Beda Nasib Presiden Korea Selatan dan Mantan Menteri Pertahanan Setelah Darurat Militer: Kenaikan dan Kejatuhan

edwards2010.com – Darurat militer yang diberlakukan di Korea Selatan pada tahun 1980 adalah salah satu peristiwa paling berpengaruh dalam sejarah modern negara tersebut. Peristiwa ini tidak hanya mengubah lanskap politik Korea Selatan, tetapi juga mengubah nasib banyak tokoh yang terlibat, termasuk Presiden Korea Selatan saat itu, Chun Doo-hwan, dan mantan Menteri Pertahanan, Roh Tae-woo. Keduanya memiliki nasib yang sangat berbeda setelah darurat militer berakhir.

Chun Doo-hwan, yang saat itu menjabat sebagai Presiden Korea Selatan, adalah arsitek utama dari pemberlakuan darurat militer. Setelah berhasil menumpas pemberontakan di Kwangju, Chun mengkonsolidasikan kekuasaannya dan menjadi presiden pada tahun 1980. Selama masa jabatannya, Chun melakukan berbagai reformasi ekonomi dan politik yang membantu memodernisasi Korea Selatan. Namun, kebijakan otoriternya juga menimbulkan banyak kontroversi dan ketidakpuasan di kalangan rakyat.

Setelah masa jabatannya berakhir pada tahun 1988, Chun Doo-hwan menghadapi banyak tuduhan korupsi dan pelanggaran hak asasi manusia. Pada tahun 1996, ia dijatuhi hukuman mati atas tuduhan korupsi dan keterlibatannya dalam pembantaian di Kwangju. Namun, hukuman tersebut kemudian diubah menjadi hukuman penjara seumur hidup. Chun akhirnya dibebaskan pada tahun 1997 setelah mendapatkan grasi dari Presiden Kim Young-sam. Meskipun demikian, reputasinya tetap ternoda, dan ia hidup dalam pengasingan di sebuah biara Buddha hingga akhir hayatnya.

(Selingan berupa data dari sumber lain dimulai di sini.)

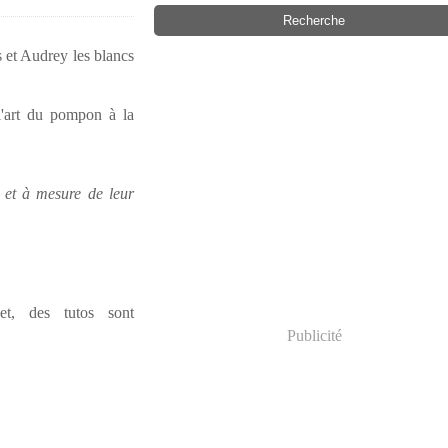
s et Audrey les blancs
'art du pompon à la
r et à mesure de leur
t, des tutos sont
Publicité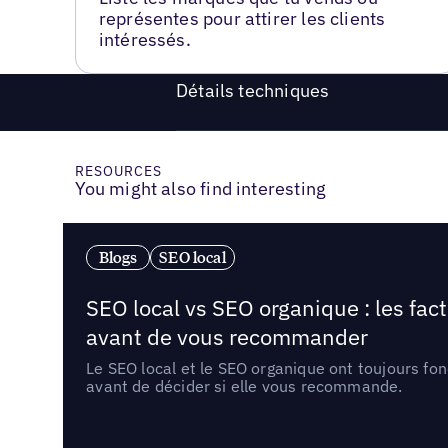
représentes pour attirer les clients
intéressés.
Détails techniques
RESOURCES
You might also find interesting
Blogs
SEO local
SEO local vs SEO organique : les fac
avant de vous recommander
Le SEO local et le SEO organique ont toujours fon
avant de décider si elle vous recommande.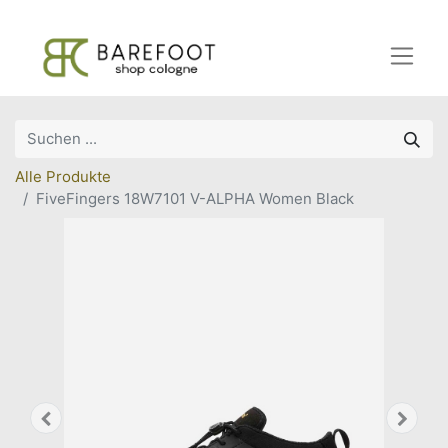
Alle Produkte
FiveFingers 18W7101 V-ALPHA Women Black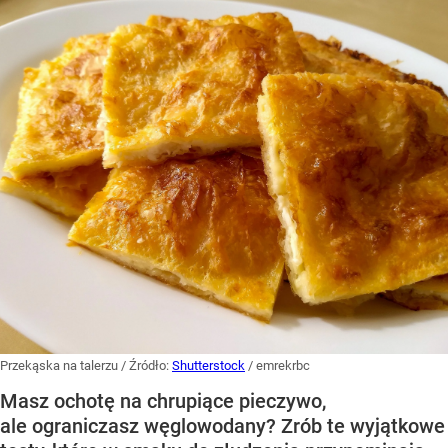
Przekąska na talerzu
/ Źródło:
Shutterstock
/
emrekrbc
Masz ochotę na chrupiące pieczywo,
ale ograniczasz węglowodany? Zrób te wyjątkowe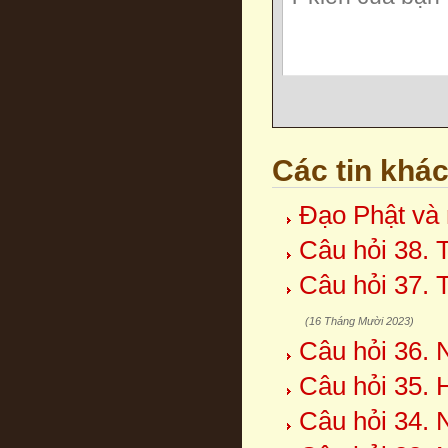
Các tin khá
Đạo Phật và 
Câu hỏi 38. 
Câu hỏi 37. 
(16 Tháng Mười 2023)
Câu hỏi 36. 
Câu hỏi 35. 
Câu hỏi 34. 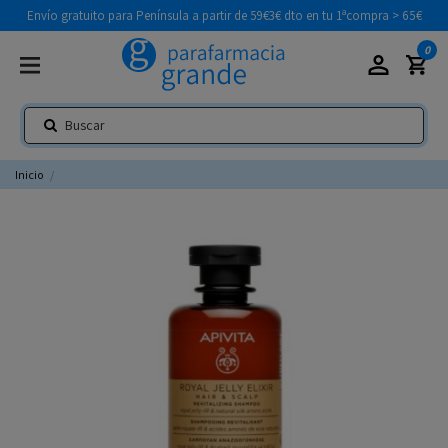
Envío gratuito para Península a partir de 59€
3€ dto en tu 1ªcompra > 65€
0
Inicio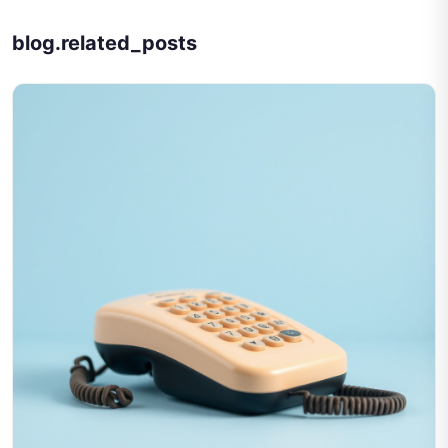
blog.related_posts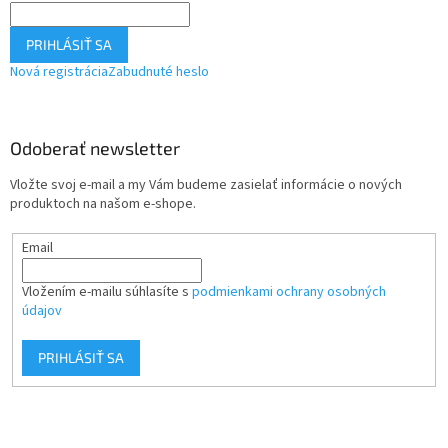
PRIHLÁSIŤ SA
Nová registrácia
Zabudnuté heslo
Odoberať newsletter
Vložte svoj e-mail a my Vám budeme zasielať informácie o nových
produktoch na našom e-shope.
Email
Vložením e-mailu súhlasíte s
podmienkami ochrany osobných
údajov
PRIHLÁSIŤ SA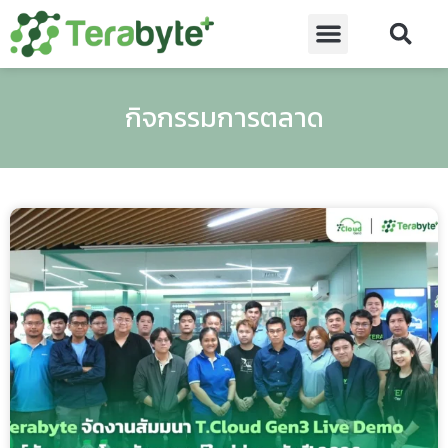
กิจกรรมการตลาด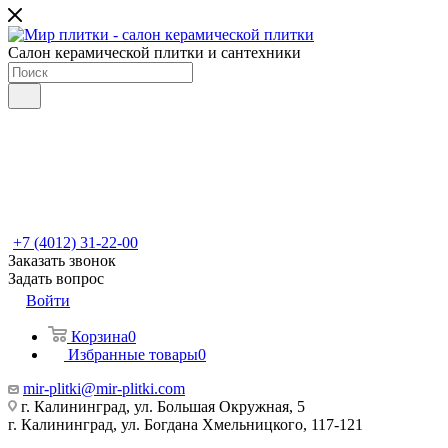
Салон керамической плитки и сантехники
+7 (4012) 31-22-00
Заказать звонок
Задать вопрос
Войти
Корзина
0
Избранные товары
0
mir-plitki@mir-plitki.com
г. Калининград, ул. Большая Окружная, 5
г. Калининград, ул. Богдана Хмельницкого, 117-121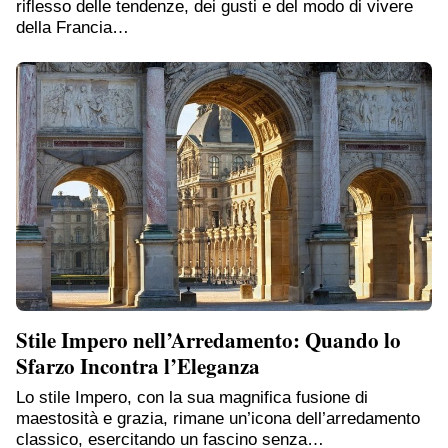
riflesso delle tendenze, dei gusti e del modo di vivere
della Francia…
Stile Impero nell’Arredamento: Quando lo
Sfarzo Incontra l’Eleganza
Lo stile Impero, con la sua magnifica fusione di
maestosità e grazia, rimane un’icona dell’arredamento
classico, esercitando un fascino senza…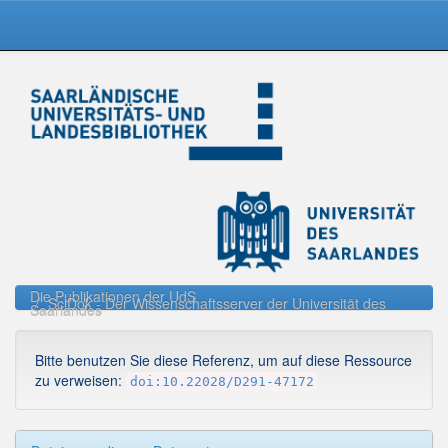
Skip
navigation
Die Publikationen der UdS
SciDok - Der Wissenschaftsserver der Universität des
Saarlandes
Bitte benutzen Sie diese Referenz, um auf diese Ressource
zu verweisen:
doi:10.22028/D291-47172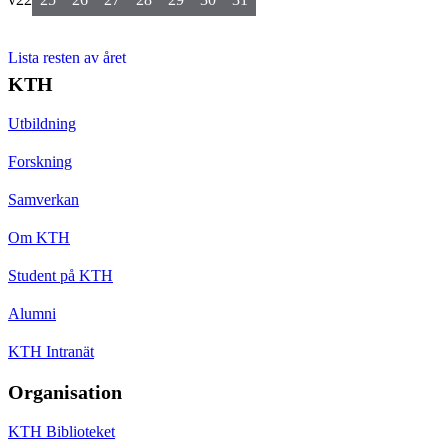
Lista resten av året
KTH
Utbildning
Forskning
Samverkan
Om KTH
Student på KTH
Alumni
KTH Intranät
Organisation
KTH Biblioteket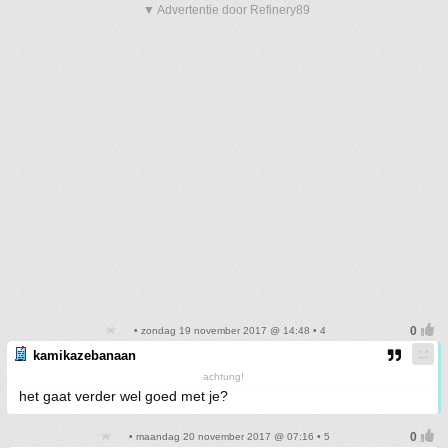
▼ Advertentie door Refinery89
• zondag 19 november 2017 @ 14:48 • 4
kamikazebanaan
achtung!
het gaat verder wel goed met je?
• maandag 20 november 2017 @ 07:16 • 5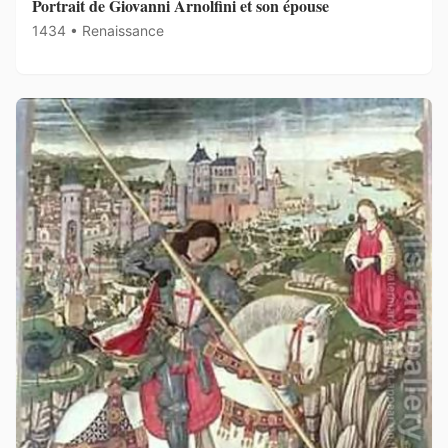
Portrait de Giovanni Arnolfini et son épouse
1434 • Renaissance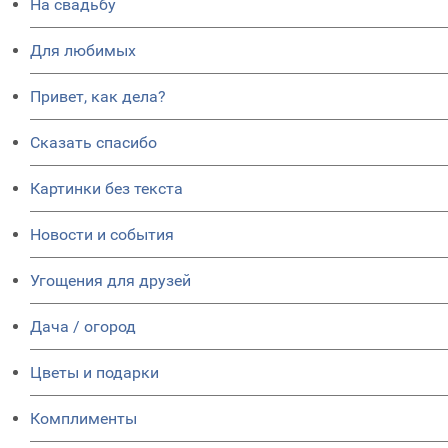
На свадьбу
Для любимых
Привет, как дела?
Сказать спасибо
Картинки без текста
Новости и события
Угощения для друзей
Дача / огород
Цветы и подарки
Комплименты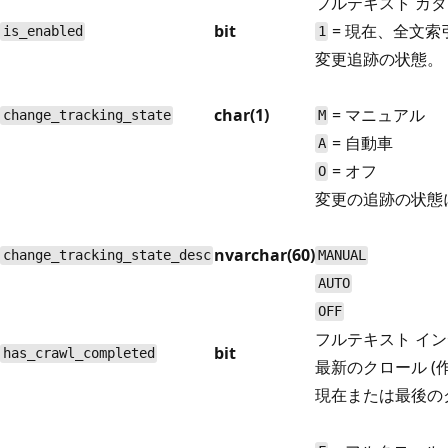
フルテキスト カタ
bit
= 現在、全文
is_enabled
1
変更追跡の状態。
char(1)
= マニュアル
change_tracking_state
M
= 自動車
A
= オフ
O
変更の追跡の状態
nvarchar(60)
change_tracking_state_desc
MANUAL
AUTO
OFF
フルテキスト イ
bit
has_crawl_completed
最新のクロール (作
現在または最後の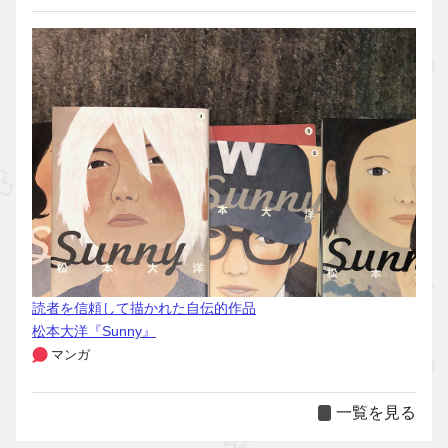
読者を信頼して描かれた自伝的作品
松本大洋『Sunny』
マンガ
一覧を見る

Roh Tae-woo, yang menjabat sebagai Menteri Pertahanan di bawah Chun Doo-hwan, adalah salah satu sekutu terdekat Chun selama masa darurat militer. Setelah Chun turun dari jabatannya, Roh Tae-woo terpilih sebagai presiden pada tahun 1988. Selama masa jabatannya, Roh berusaha untuk memulihkan demokrasi di Korea Selatan dengan melakukan berbagai reformasi politik dan ekonomi. Ia juga berhasil menyelenggarakan Olimpiade Seoul pada tahun 1988, yang meningkatkan reputasi internasional Korea Selatan.

Meskipun berhasil melakukan reformasi, Roh Tae-woo juga menghadapi tuduhan korupsi setelah masa jabatannya berakhir. Pada tahun 1995, ia dijatuhi hukuman penjara 17 tahun karena menerima suap selama masa jabatannya. Namun, seperti Chun Doo-hwan, Roh juga mendapatkan grasi dari Presiden Kim Young-sam pada tahun 1997. Setelah bebas, Roh Tae-woo menghabiskan sisa hidupnya dalam pengasingan dan menjalani kehidupan yang lebih tenang dibandingkan dengan Chun Doo-hwan.

Nasib Presiden Chun Doo-hwan dan mantan Menteri Pertahanan Roh Tae-woo setelah darurat militer menunjukkan betapa kompleksnya dinamika politik di Korea Selatan. Keduanya berhasil mencapai puncak kekuasaan, tetapi juga mengalami kejatuhan yang dramatis akibat tuduhan korupsi dan pelanggaran hak asasi manusia. Meskipun mereka berdua akhirnya mendapatkan grasi, reputasi mereka tetap ternoda, dan mereka hidup dalam pengasingan hingga akhir hayat mereka. Peristiwa ini menjadi pelajaran penting tentang kekuasaan, korupsi, dan pentingnya demokrasi yang sehat.